La defensa iraní, espoleada por un público ensordecedor, se crece especialmente cuando Egipto pisa el área. Cada intento egipcio que choca con un pie, una pierna o un cuerpo persa desata un rugido. El partido se juega también en el orgullo.
Irán, lejos de encogerse tras el gol encajado y el penalti desperdiciado, reaccionó con una madurez admirable. Recuperó metros, recuperó balón y, sobre todo, recuperó fe. El empate de Rezaeian no cayó del cielo: fue la consecuencia lógica de un equipo que se negó a hundirse.
Bélgica aprieta, New Zealand resiste
En el otro partido del grupo, New Zealand 0-1 Belgium, la historia es distinta, pero igual de reveladora. Bélgica, tras dos actuaciones iniciales con dudas, ha cambiado el gesto. Hay otra intensidad. Los jugadores corren más, se ofrecen más, mandan más.
Kevin De Bruyne se mueve con total libertad, flotando entre líneas, apareciendo donde la jugada lo necesita. Jeremy Doku intercambia bandas, ataca por izquierda y por derecha, siempre con la misma agresividad. El resto del equipo sostiene una estructura rígida, bien ordenada, que permite a sus dos talentos desequilibrar.
La presión belga ha ido encerrando poco a poco a New Zealand. Primero, un susto con el VAR: el árbitro señaló penalti por mano de Finn Surman, pero la revisión cambió el destino de la jugada. El brazo estaba pegado al cuerpo, el balón habría impactado en el costado, y la decisión se rectificó. No hubo pena máxima. Ni siquiera córner. Solo un balón a tierra para el guardameta neozelandés. El enfado belga era evidente.
El aviso estaba lanzado. La portería de New Zealand vivía una existencia casi milagrosa. Pero los milagros, en el fútbol de élite, suelen tener fecha de caducidad.
Una lección en un córner
El gol llegó como llegan muchos en torneos grandes: a balón parado y con un error grosero en defensa. Córner al segundo palo, balón que viaja, y Tim Payne, en vez de atacar la jugada, le da la espalda al esférico. Mala decisión, castigada al instante.

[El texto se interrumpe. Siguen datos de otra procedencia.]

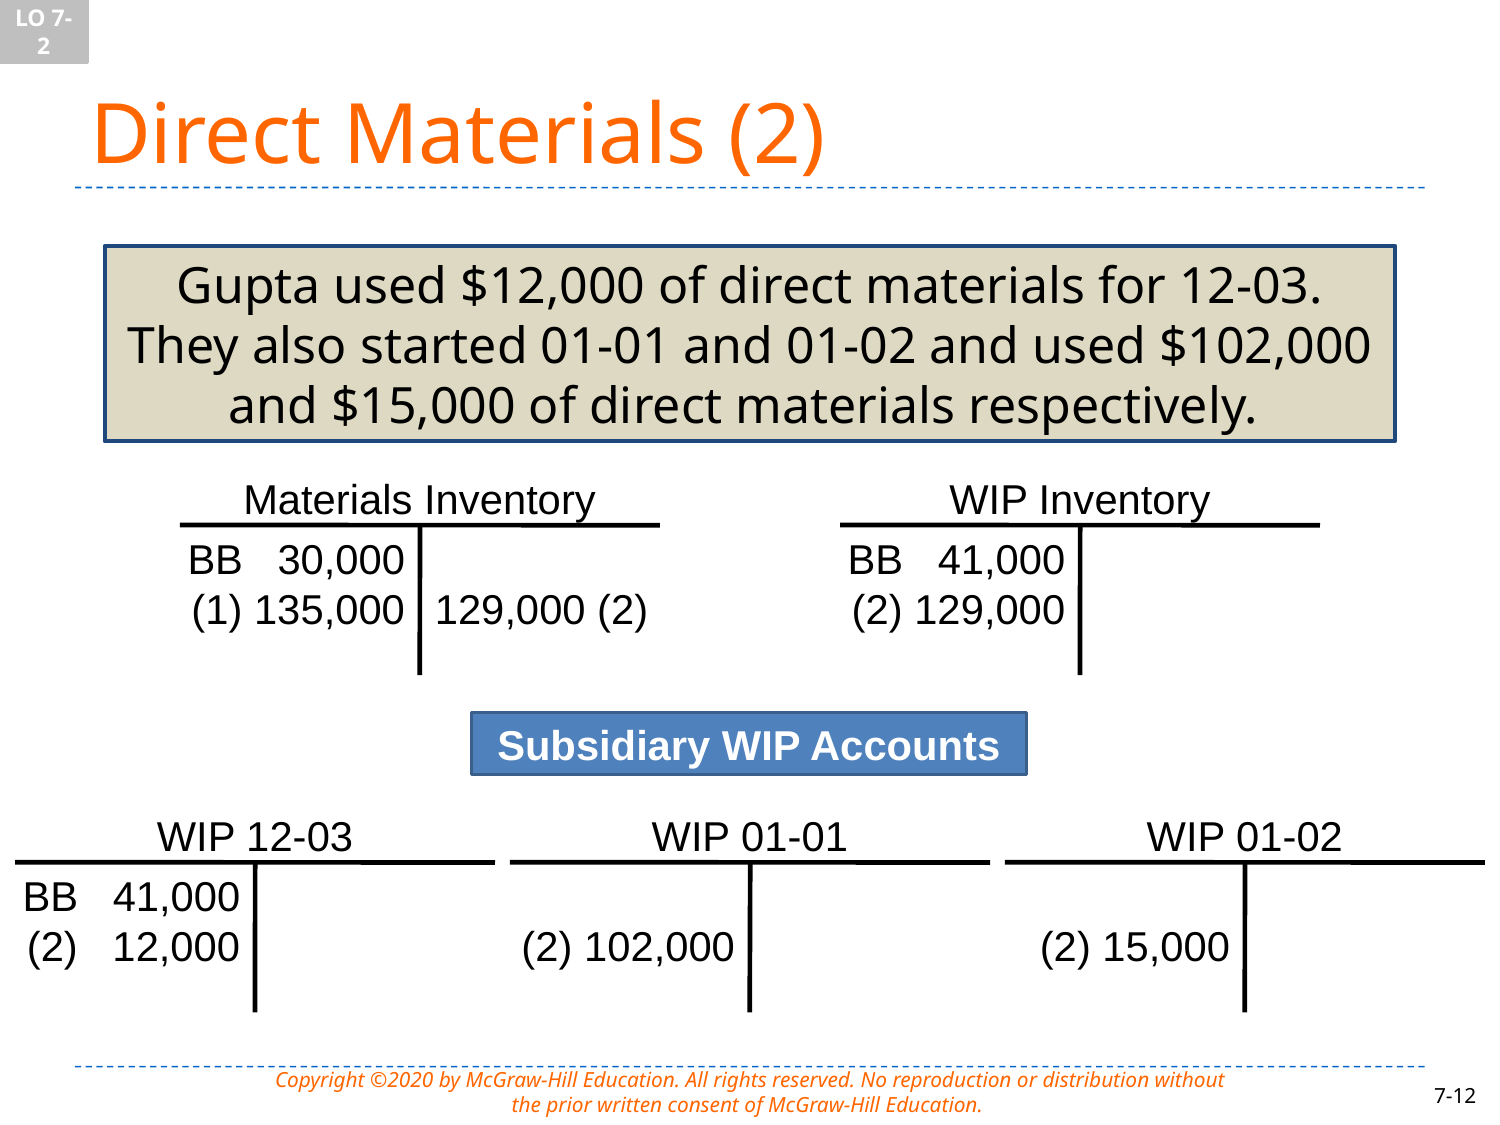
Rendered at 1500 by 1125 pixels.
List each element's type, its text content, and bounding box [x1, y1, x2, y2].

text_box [509, 802, 991, 1013]
text_box Gupta used $12,000 of direct materials for 12-03. They also started 01-01 and 01-02 and used $102,000 and $15,000 of direct materials respectively. [103, 245, 1397, 443]
title Direct Materials (2) [75, 37, 1425, 188]
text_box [1004, 802, 1486, 1013]
text_box Subsidiary WIP Accounts [470, 711, 1028, 776]
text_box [14, 802, 496, 1013]
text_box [839, 464, 1321, 676]
text_box LO 7-2 [0, 0, 89, 64]
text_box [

La pelota le rebota, cae muerta en el área pequeña y Leandro Trossard, que no perdona, la revienta hacia el techo de la portería desde muy cerca. Un remate seco, definitivo. New Zealand no querrá volver a ver esa repetición.
Dion Dublin lo resumió con crudeza desde la cabina: no se puede defender un córner dándole la espalda al balón. Es una lección básica para cualquier defensor, en cualquier categoría. En un Mundial, ese tipo de errores no se perdonan.
Lo llamativo es que el tanto llegó sin que el parón de hidratación enfriara el ímpetu belga. El dominio se mantenía, la presión también, y el gol era cuestión de tiempo. Esta vez, el reloj no engañó.
¿Quién manda realmente en este grupo?
Con Irán y Egipto intercambiando golpes en un partido vibrante, y con una Bélgica más seria y mandona que en sus dos primeras apariciones, la pregunta empieza a ser inevitable: ¿quién va a imponer su ley en este grupo?
Irán ha encontrado en Ramin Rezaeian a un líder inesperado de cara al gol. Egipto demuestra carácter y pegada. Bélgica, con De Bruyne y Doku liberados, parece haber entendido que sin intensidad no hay Mundial. New Zealand, pese al castigo, sigue aferrada a su resistencia y a un punto de orgullo defensivo que, si corrige errores como el de Payne, puede darle alguna vida más.
Los nombres ya están sobre la mesa. Ahora falta saber quién tendrá la frialdad y el coraje para convertir estas primeras historias en una verdadera candidatura. Porque este grupo, visto lo visto, no piensa regalarle nada a nadie.